Mario became Super Mario. Today it has been 35 years since that little pixelated character with a mustache that had appeared in previous Nintendo games gobbled up a sliding mushroom that would make him grow instantly. On September 13, 1985, Super Mario Bros. for the Famicom console (known here as the Nintendo Entertainment System) arrived in Japanese stores, a title that would mark a before and after in the still young video game industry and that would make its protagonist in a world star.
Mario bros views on template
In the only 32 kB that this cartridge occupied, Japanese designers Shigeru Miyamoto and Takasahi Tezuka shattered years of conventions in the world of electronic entertainment. The old arcade games’ black wallpaper gave way to a radiant blue sky, a pleasant movement sensation replaced the rigid control of the games of yesteryear and all his visual imaginary was insanely cool. Mushrooms, stars and carnivorous plants moved to the rhythm of a syncopated melody that is now part of popular culture.

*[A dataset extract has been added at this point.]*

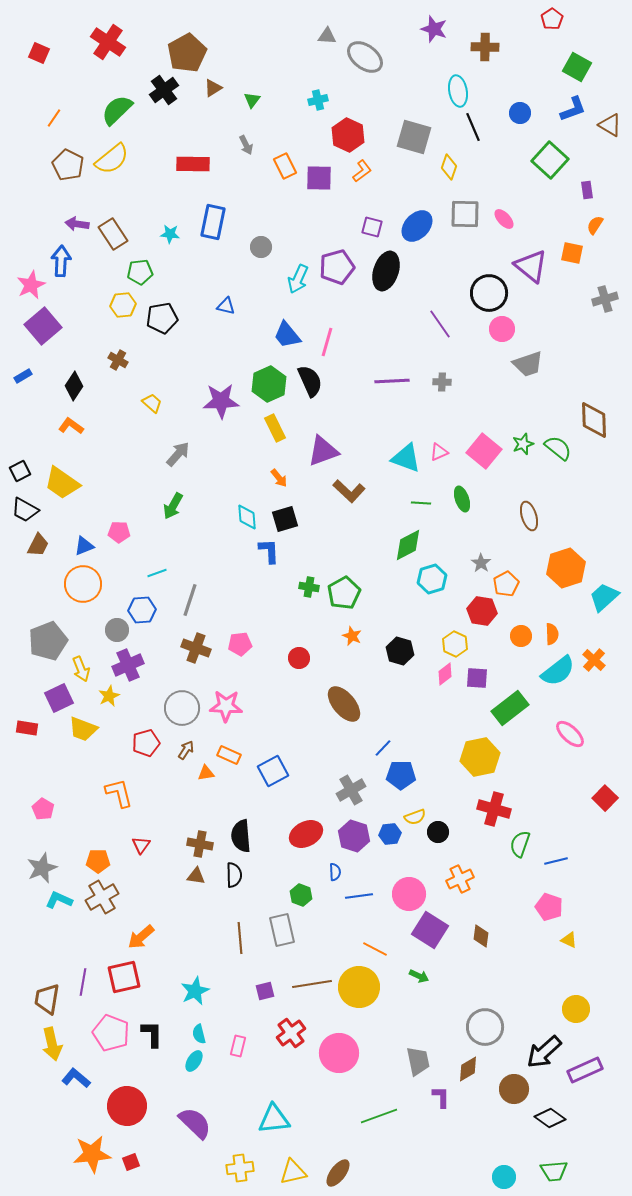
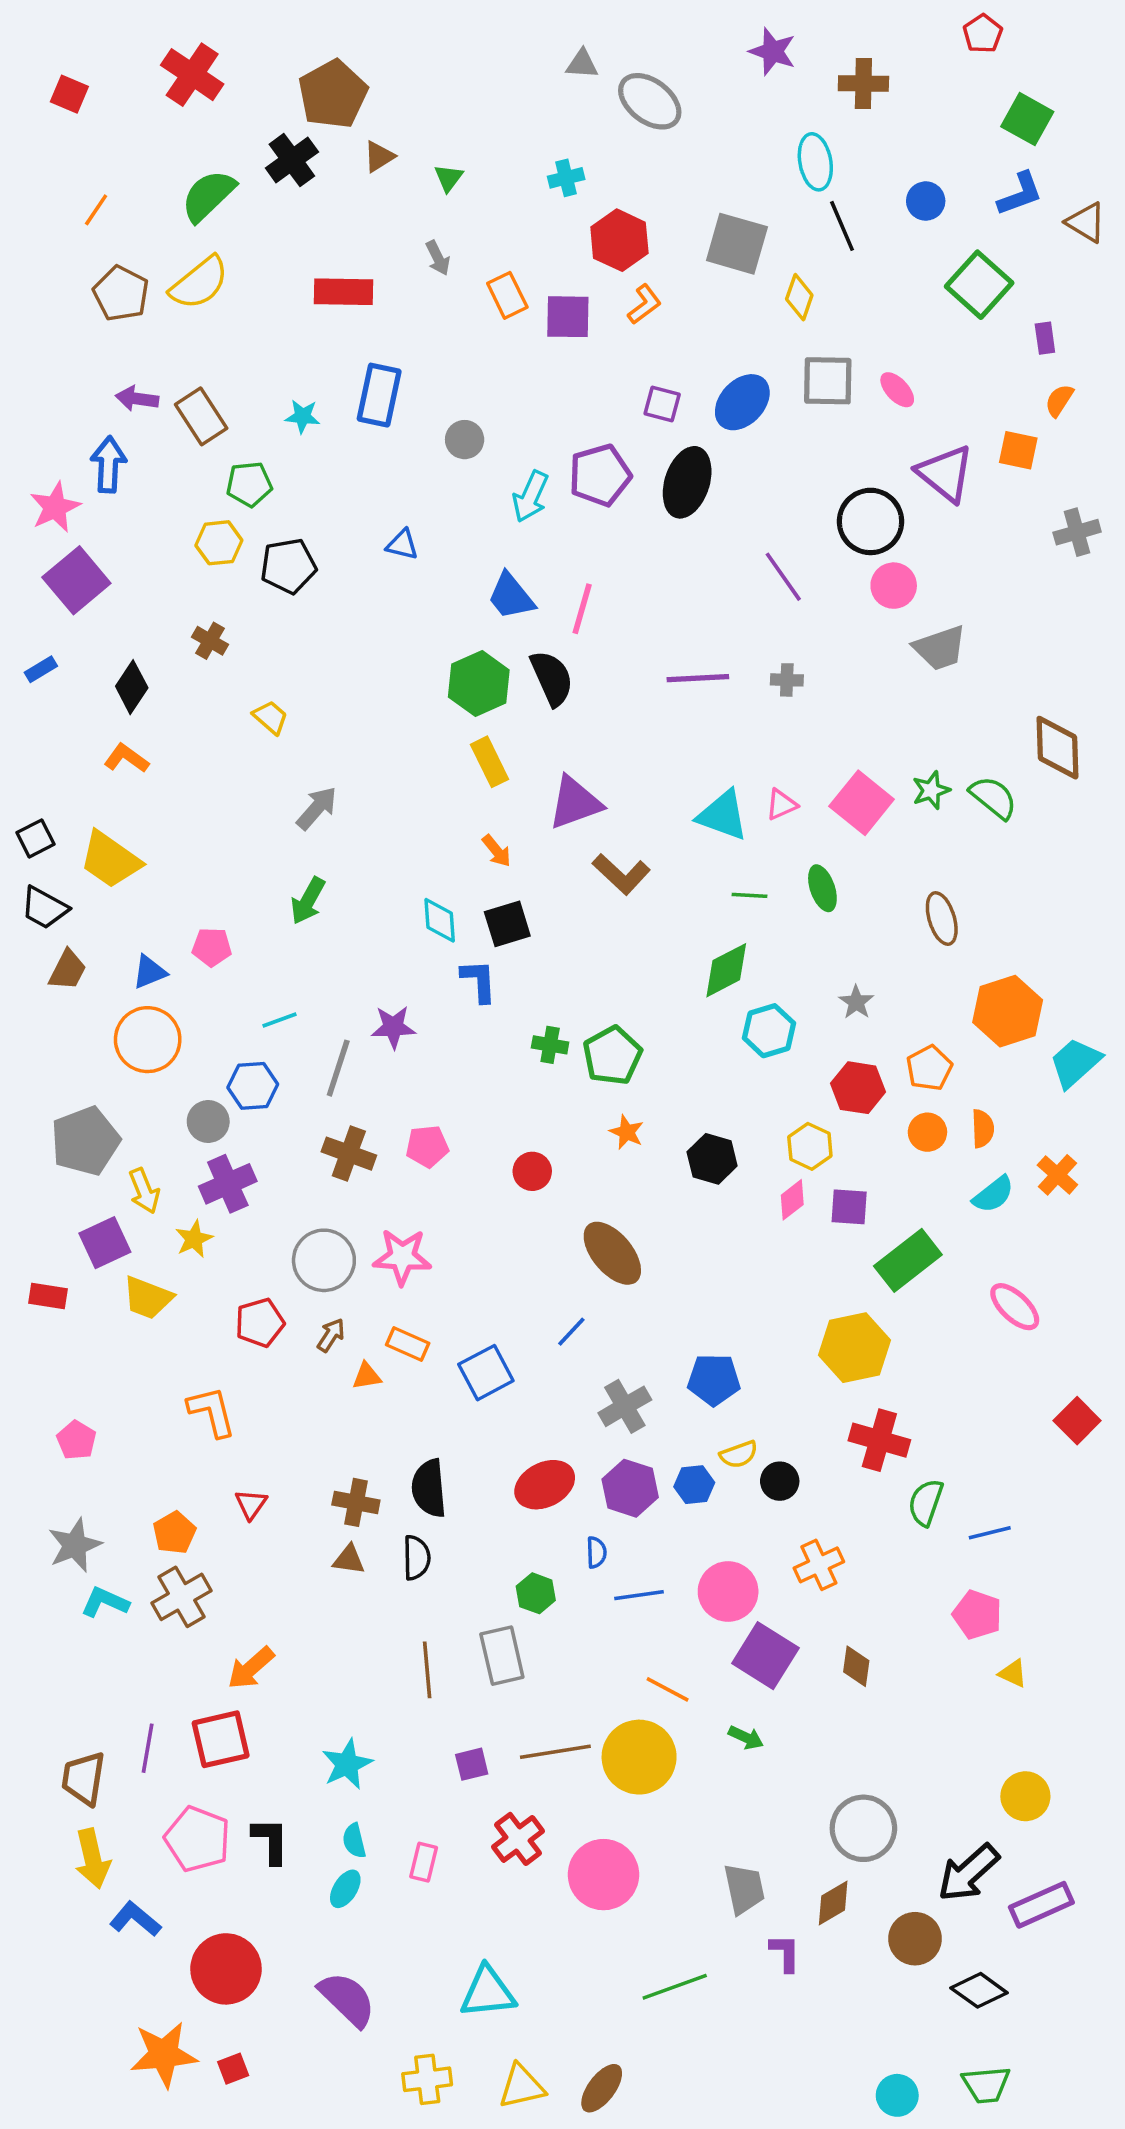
purple star: (221, 401) -> (393, 1027), moved, size x0.7
orange pentagon: (506, 584) -> (929, 1068), moved
cyan semicircle: (558, 671) -> (993, 1194), size x0.7
blue line: (383, 748) -> (571, 1332), moved
orange pentagon: (98, 861) -> (174, 1533), turned -30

“It’s not that it laid the foundations of the so-called platform games, it is that even today it is still the platform game par excellence.”
Entire books have been written about the first great adventure of Super Mario in the Mushroom Kingdom, and it is not for less, since it is one of the most important and influential games of all time. Despite not being the first horizontal scrolling platformer title, Super Mario Bros. was a whole new point in level design. So much so that, even today, its 32 phases are still being studied in detail by future video game creators.
The fascination that the design of Super Mario Bros
It is generated (and still generates today) and has a lot to do with something apparently as simple as its protagonist’s leap. It may seem like an exaggeration, but the trajectory of Mario’s jump on this cartridge allowed players to have control with precision and expressiveness rarely seen. It is not that it laid the foundations of the so-called platform games. It is that it is still the platform game par excellence.
The player’s concern in Super Mario Bros. was not getting the highest score, but moving forward, running non-stop to reach the last level and knowing what happened when saving the princess. All this with the indispensable accompaniment (and rhythm) of the immortal melodies of the composer Koji Kondo, which not only made its protagonist jump but everyone else.
That cartridge was the killer app that the Japanese corporation needed to sell its new console worldwide, and boy did it work. With 40 million units sold, Super Mario Bros. helped make the NES the best-selling console in history to Nintendo, the leading company in the industry. With Super Mario Bros., video games took a mushroom to become great.